• _PROBLEM A_:
In the half-year financial report below, what EBITDA did the Trencher segment record in the first half of 2018?
• _PROBLEM B_:
Reproduce the stretch of the half-year financial report below from "(1) The net" through "be comparable therewith." without any changes.
• _PROBLEM C_:
Resume the half-year financial report below, continuing from the end of its last sentence.

• _EXERCISE TEXT_:

For the Rail segment, revenues improved compared to the same period of the previous year due to technological advances that the Group is pursuing in terms of Research & Development, supplying integrated solutions on the catenary wire system and to the development phase of the production activities concerning the sizeable orders acquired at the end of 2016.

EBITDA by segment

The tables below show the income statement figures as at 30 June 2018 compared to those at 30 June 2017, broken down into three operating segments:

Half-year ended 30 June
(Euro in thousands) 2018 % of revenues 2017 % of
revenues
2018 vs. 2017
Energy 2,557 12.3% 5,542 17.3% (2,985)
Trencher 5,211 8.7% 2,034 4.0% 3,177
Rail 1,557 15.1% 1,132 14.4% 425
EBITDA 9,325 10.2% 8,708 9.6% 617

(*) EBITDA is represented by the operating income including amortisation/depreciation. The EBITDA thus defined represents a measurement used by Company management to monitor and assess the operating performance. EBITDA is not recognised as a measure of performance by IFRS and therefore is not to be considered an alternative measurement for assessing the performance of the Group's operating income. As the composition of EBITDA is not governed by the reference accounting standards, the calculation criterion applied by the Group may not be in line with the criterion adopted by others and is therefore not comparable.

This result is the combined effect of different trends in the three segments:

  • Trencher: improvement in EBITDA from Euro 2,034 thousand in the first half of 2017 to Euro 5,211 thousand in 2018 linked to the increase in business activities in the various reference sectors and to the fixed cost absorption;
  • Rail: EBITDA increased from a value of Euro 1,132 thousand as at 30 June 2017 to a value of Euro 1,557 thousand as at 30 June 2018 thanks to the trend in sales volumes;
  • Energy: deterioration in EBITDA from Euro 5,542 thousand in the first half of 2017 to Euro 2,557 thousand in 2018, is attributable to the concentration of sales of Energy products in the first quarter of the prior year, due to the Indonesian contract that in items of turnover and margins, has mainly impacted the first quarter of 2017.

For more details on sector information, see the Explanatory note 18 "Segment Reporting" of this report.

6. Summary of balance sheet figures as at 30 June 2018

Information is provided below on the Group's main equity indicators as at 30 June 2018 compared to 31 December 2017. In particular, the following table shows the reclassified funding sources and uses from the consolidated balance sheet as at 30 June 2018 and as at 31 December 2017:

(Euro in thousands) As at 30 June 2018 As at 31 December
2017
USES
Net working capital (1) 64,859 60,806
Fixed assets 69,740 68,386
Other long-term assets and liabilities 1,908 913
Net invested capital (2) 136,507 130,105
SOURCES
Net financial indebtedness (3) 92,141 85,273
Shareholders' equity 44,366 44,832
Total sources of funding 136,507 130,105

(1) The net working capital is calculated as current assets net of current liabilities excluding financial assets and financial liabilities. Net working capital is not recognised as a measure of performance by IFRS. The valuation criteria applied by the Company may not necessarily be the same as those adopted by other groups and therefore the balance obtained by the Company may not necessarily be comparable therewith.

• _RAW DATA_:
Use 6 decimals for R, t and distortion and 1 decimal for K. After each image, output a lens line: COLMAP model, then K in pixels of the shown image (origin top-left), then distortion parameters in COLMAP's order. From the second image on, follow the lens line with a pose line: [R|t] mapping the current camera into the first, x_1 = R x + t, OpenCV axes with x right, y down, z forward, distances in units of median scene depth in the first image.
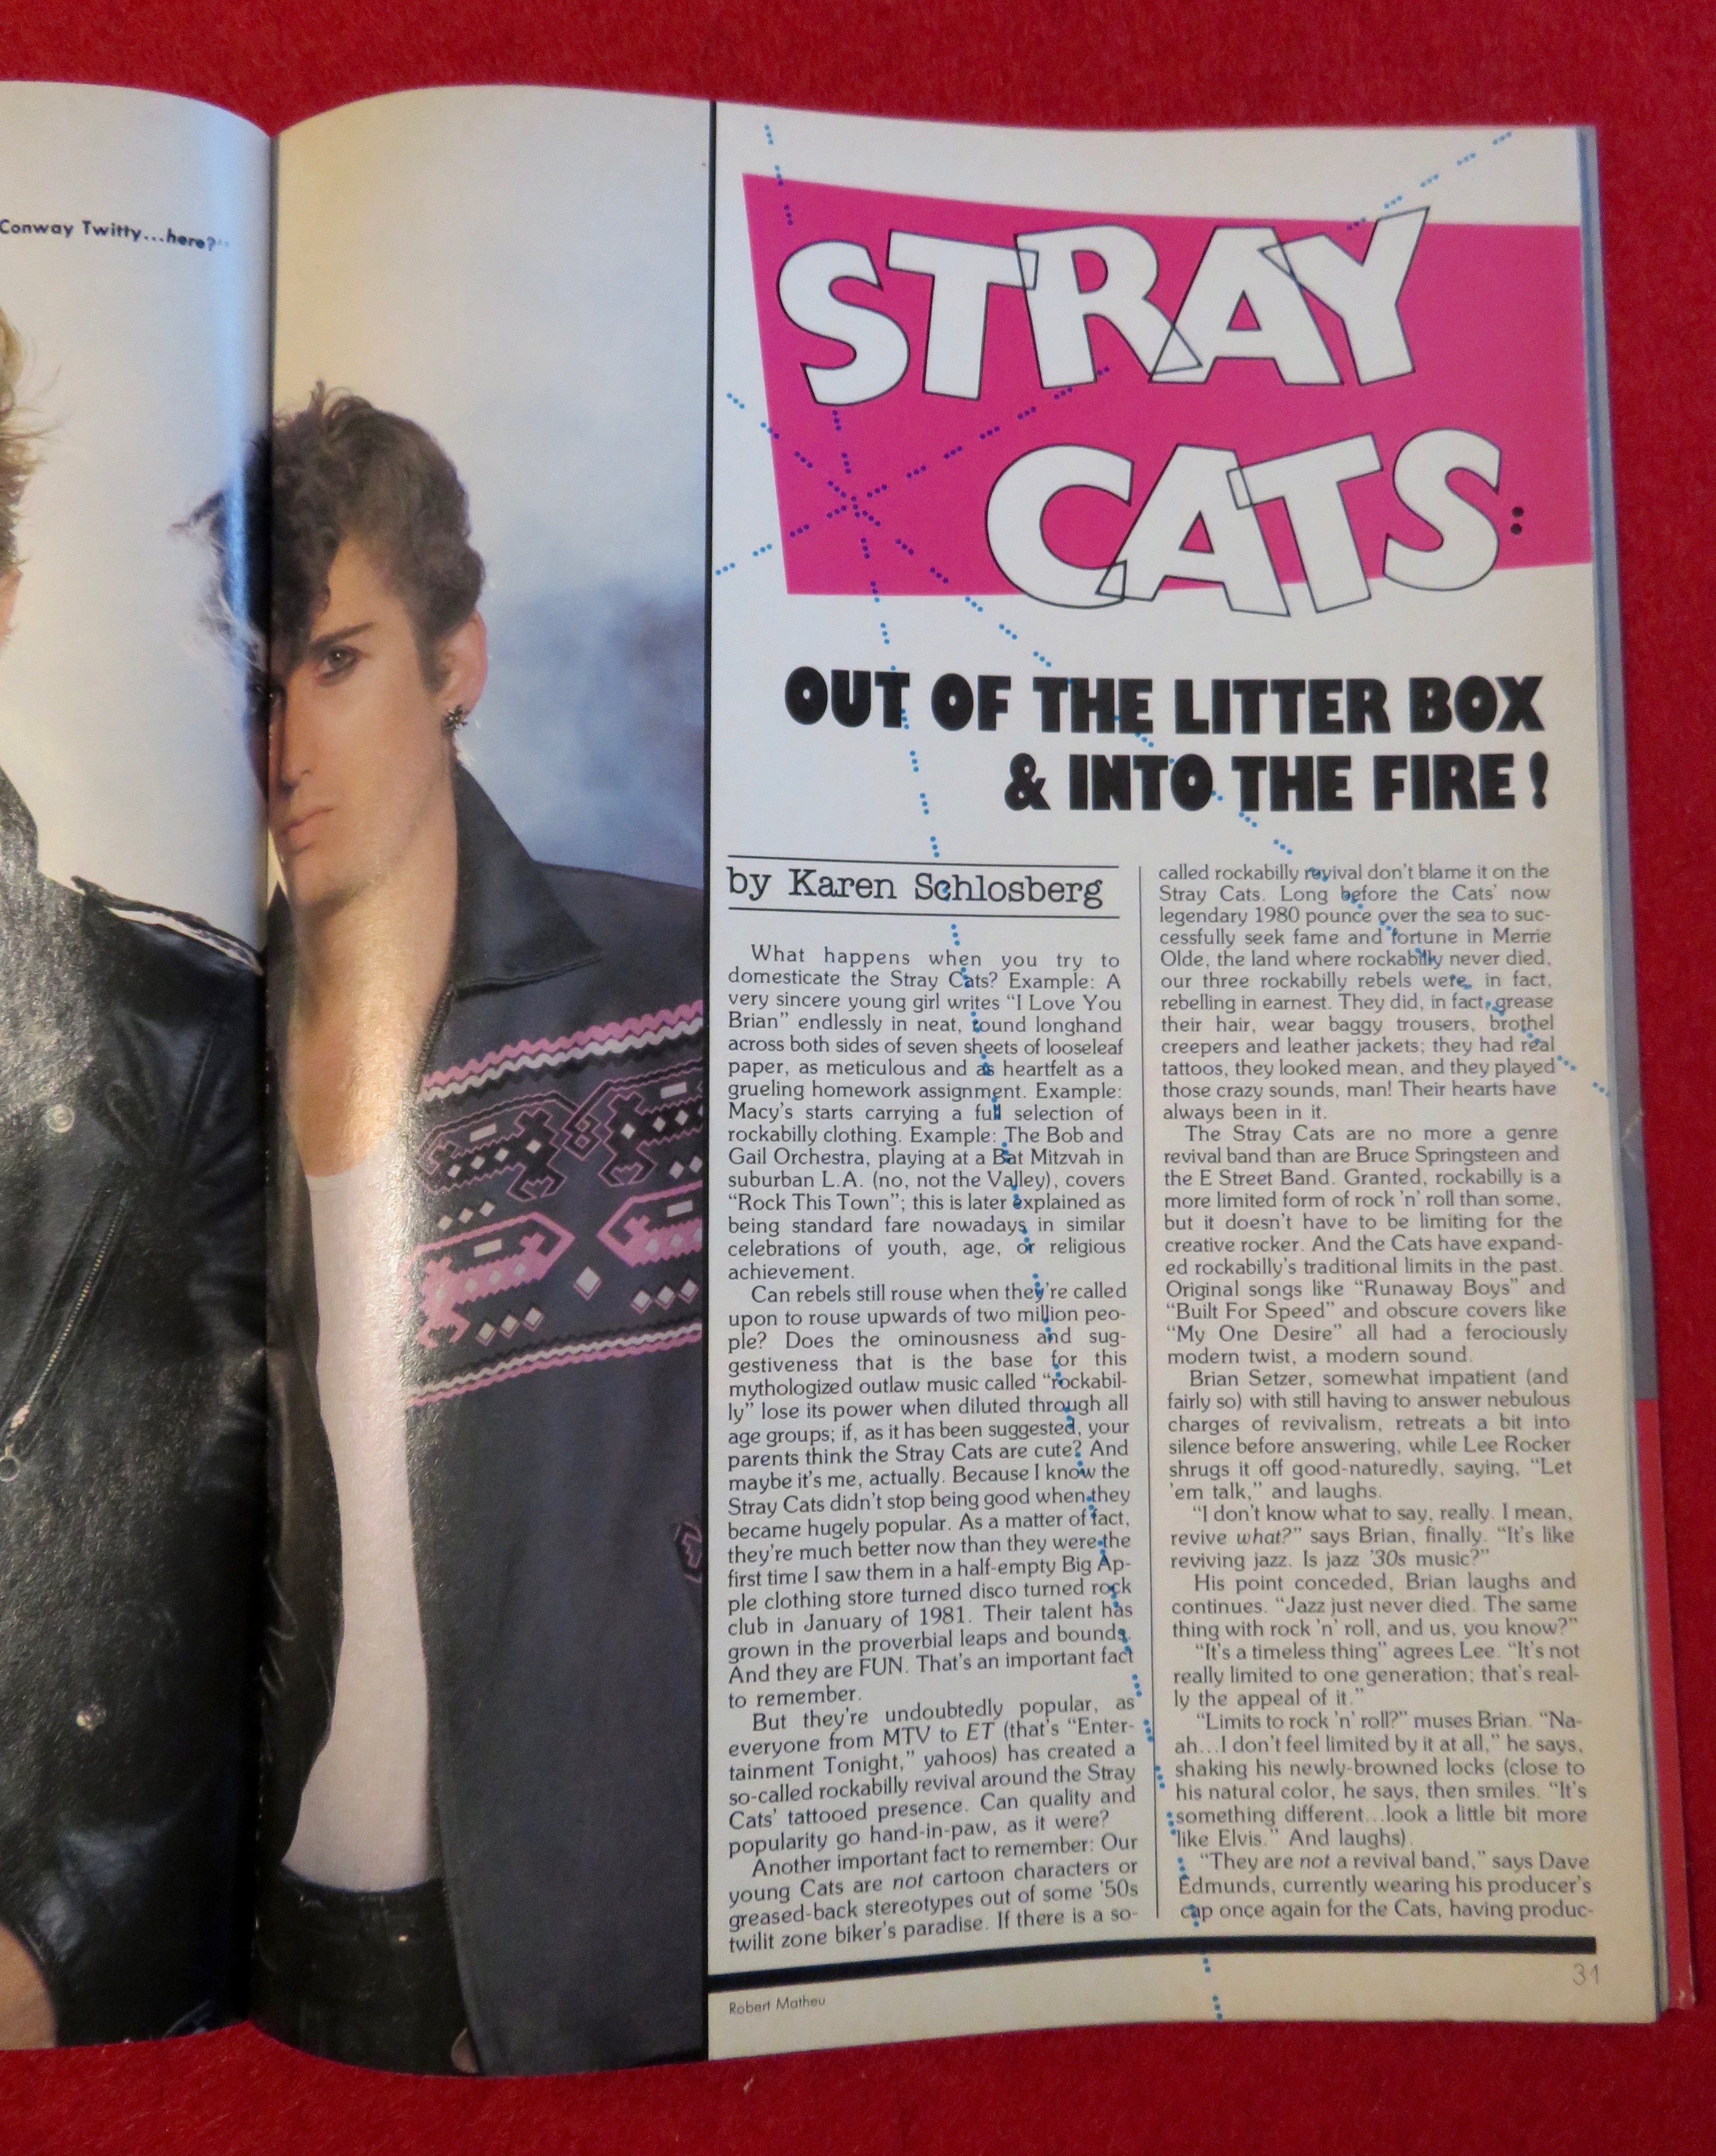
lens RADIAL K [[1605.4, 0, 858.2], [0, 1605.4, 1076.7], [0, 0, 1]] dist [0.024599, 0.002390]
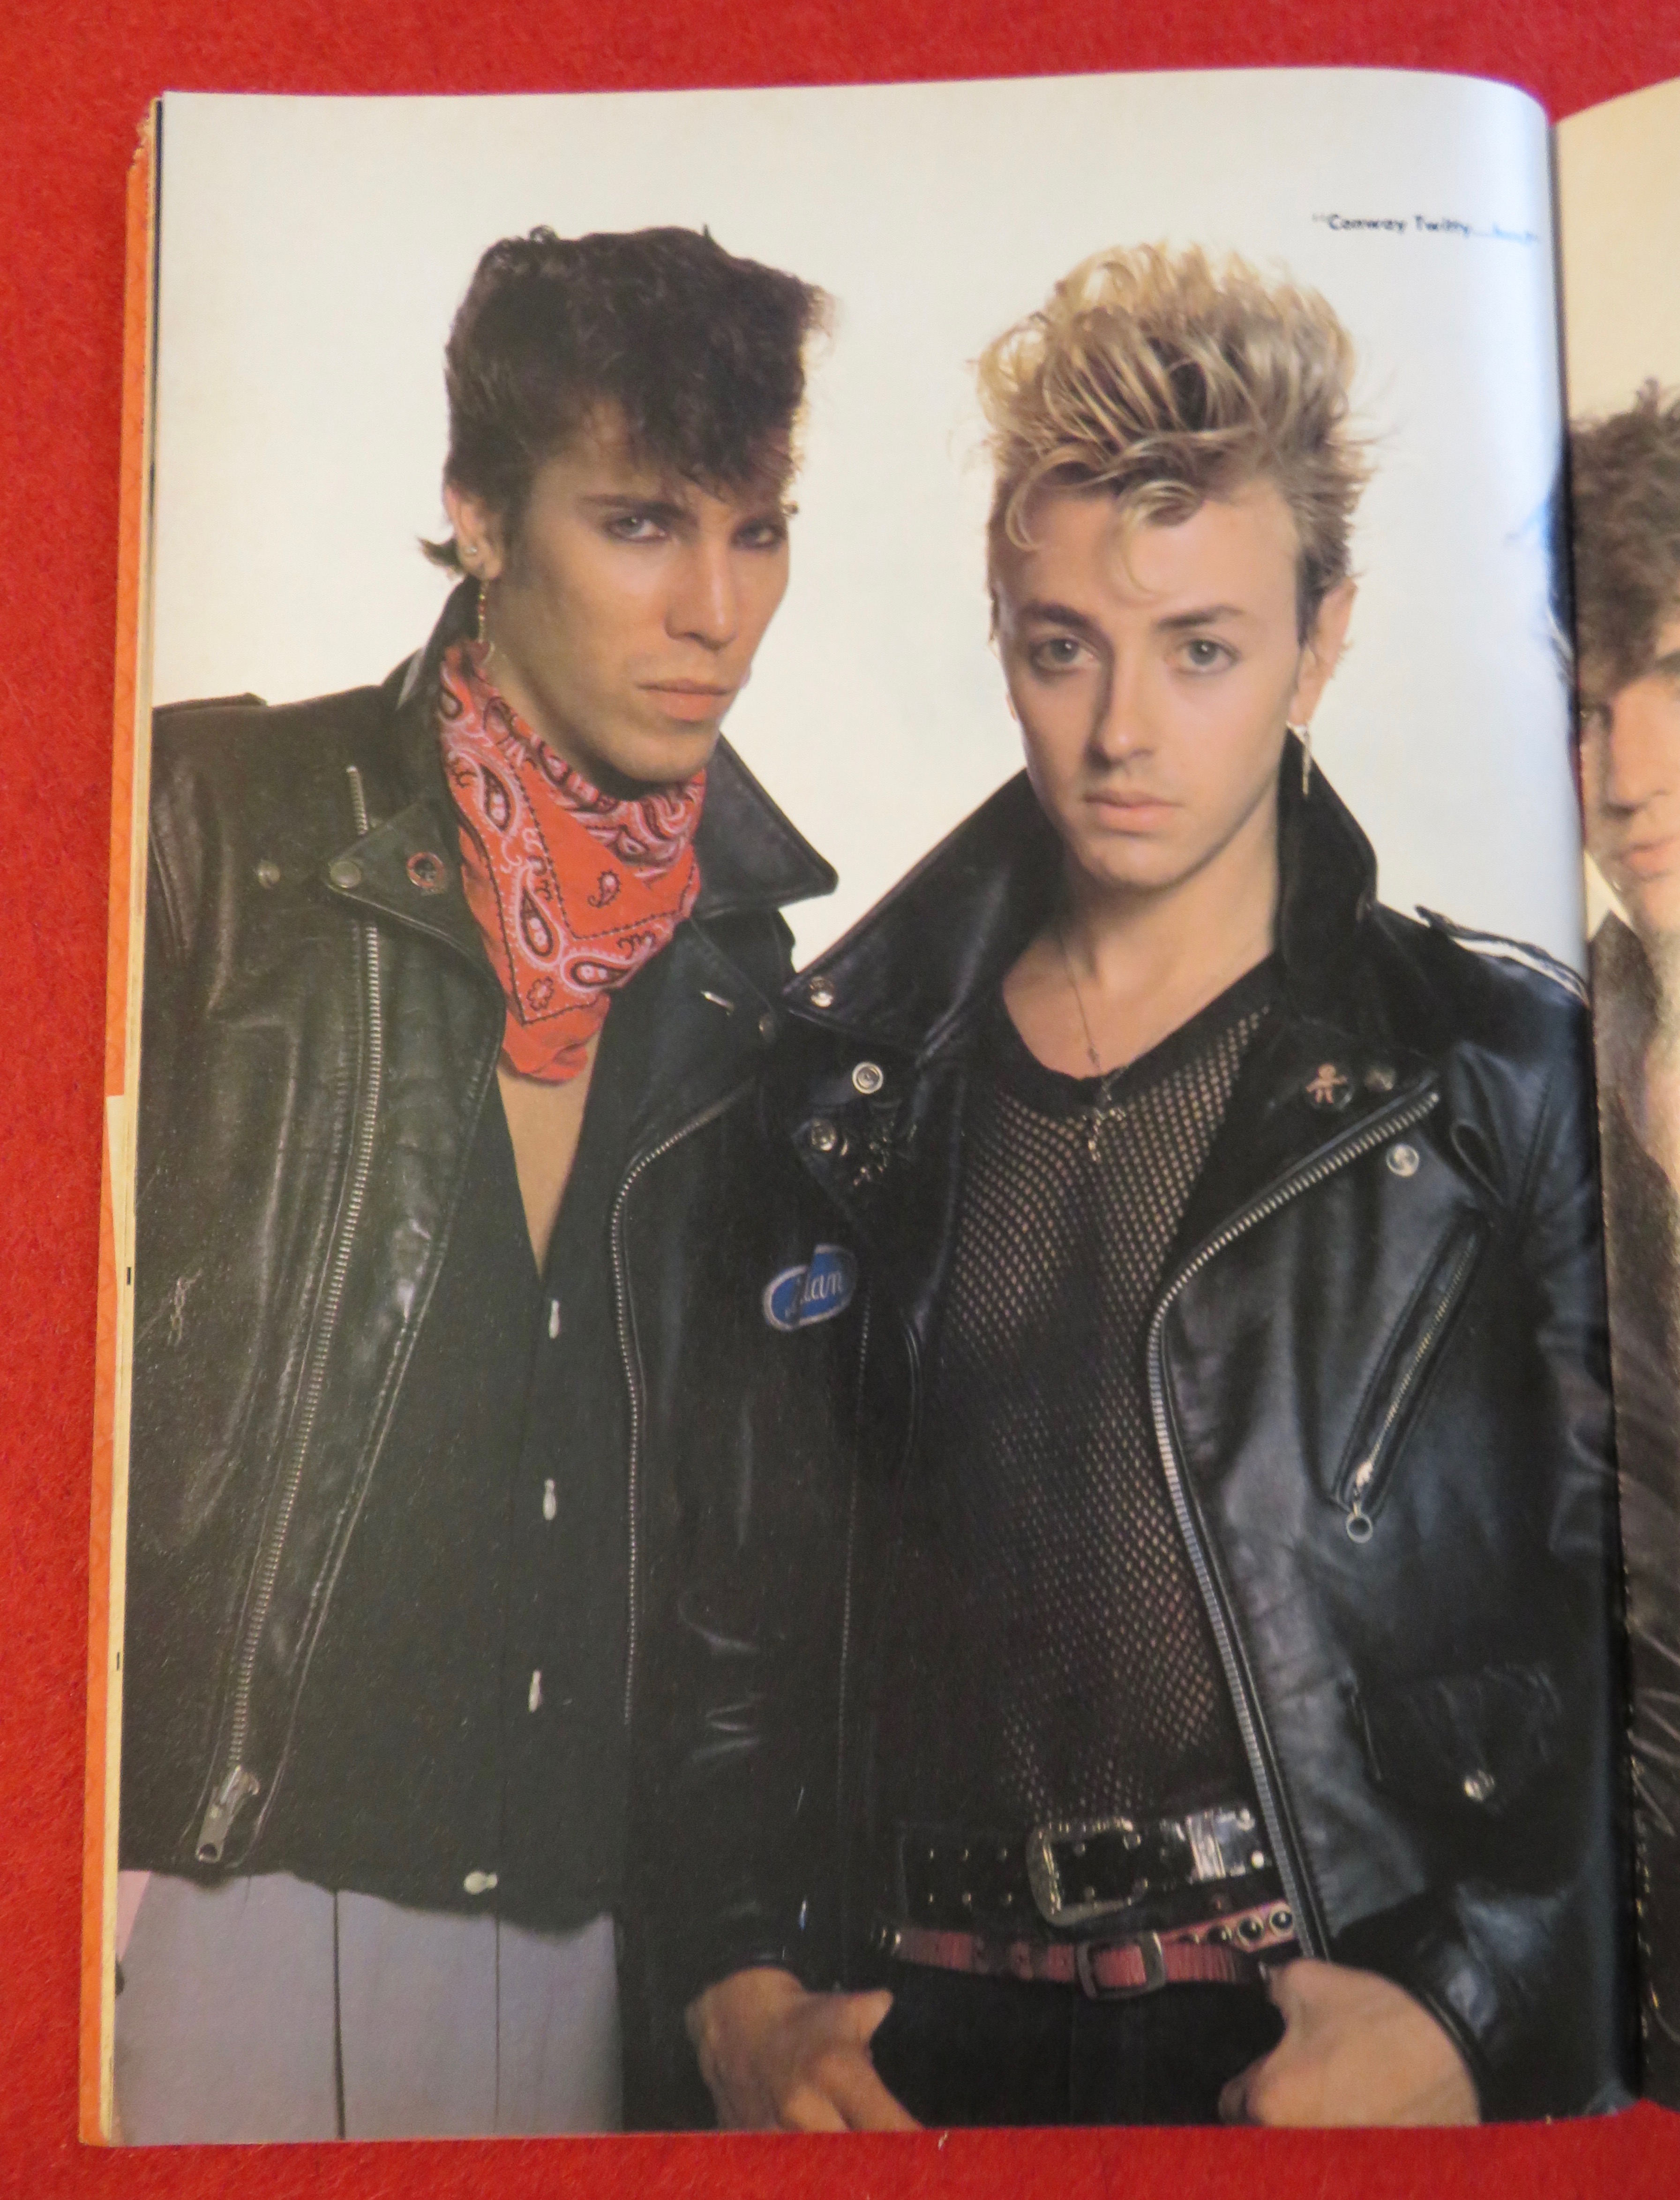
lens RADIAL K [[1710.2, 0, 838.9], [0, 1710.2, 1093.9], [0, 0, 1]] dist [0.007485, 0.005873]
pose [[0.999495, -0.011207, 0.029742, -0.852395], [0.010876, 0.999877, 0.011271, -0.028342], [-0.029864, -0.010942, 0.999494, 0.002511]]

• _OUTPUT A_:
Euro 5,211 thousand.

• _OUTPUT B_:
(1) The net working capital is calculated as current assets net of current liabilities excluding financial assets and financial liabilities. Net working capital is not recognised as a measure of performance by IFRS. The valuation criteria applied by the Company may not necessarily be the same as those adopted by other groups and therefore the balance obtained by the Company may not necessarily be comparable therewith.

• _OUTPUT C_:
(2) The net invested capital is calculated as net working capital plus fixed assets and other long-term assets less long-term liabilities. The net invested capital is not recognised as a measure of performance under IFRS. The valuation criteria applied by the Company may not necessarily be the same as those adopted by other groups and therefore the balance obtained by the Company may not necessarily be comparable therewith.

(3) The net financial indebtedness is calculated as the sum of cash and cash equivalents, current financial assets including available–for–sale securities, noncurrent financial liabilities, fair value of hedging instruments and other non-current financial assets.

A) Net working capital

The table below shows a breakdown of "Net Working Capital" as at 30 June 2018 and 31 December 2017:

(Euro in thousands) As at 30 June 2018 As at 31 December
2017
Trade receivables 54,218 39,854
Work in progress contracts 8,948 6,768
Inventories 62,736 63,125
Trade payables (48,704) (39,479)
Other current assets/(liabilities) (12,339) (9,462)
Net working capital (1) 64,859 60,806

(1) The net working capital is calculated as current assets net of current liabilities excluding financial assets and financial liabilities. Net working capital is not recognised as a measure of performance by IFRS. The valuation criteria applied by the Company may not necessarily be the same as those adopted by other groups and therefore the balance obtained by the Company may not necessarily be comparable therewith.

Net working capital amounted to Euro 64,859 thousand, marking an increase of Euro 4,053 thousand (equal to 6.7%) compared to 31 December 2017. This trend is mainly due to the increase in "Trade receivables" of Euro 14,364 thousand (36.0%) following the seasonal nature of sales concentrated in the last period of the first half of 2018.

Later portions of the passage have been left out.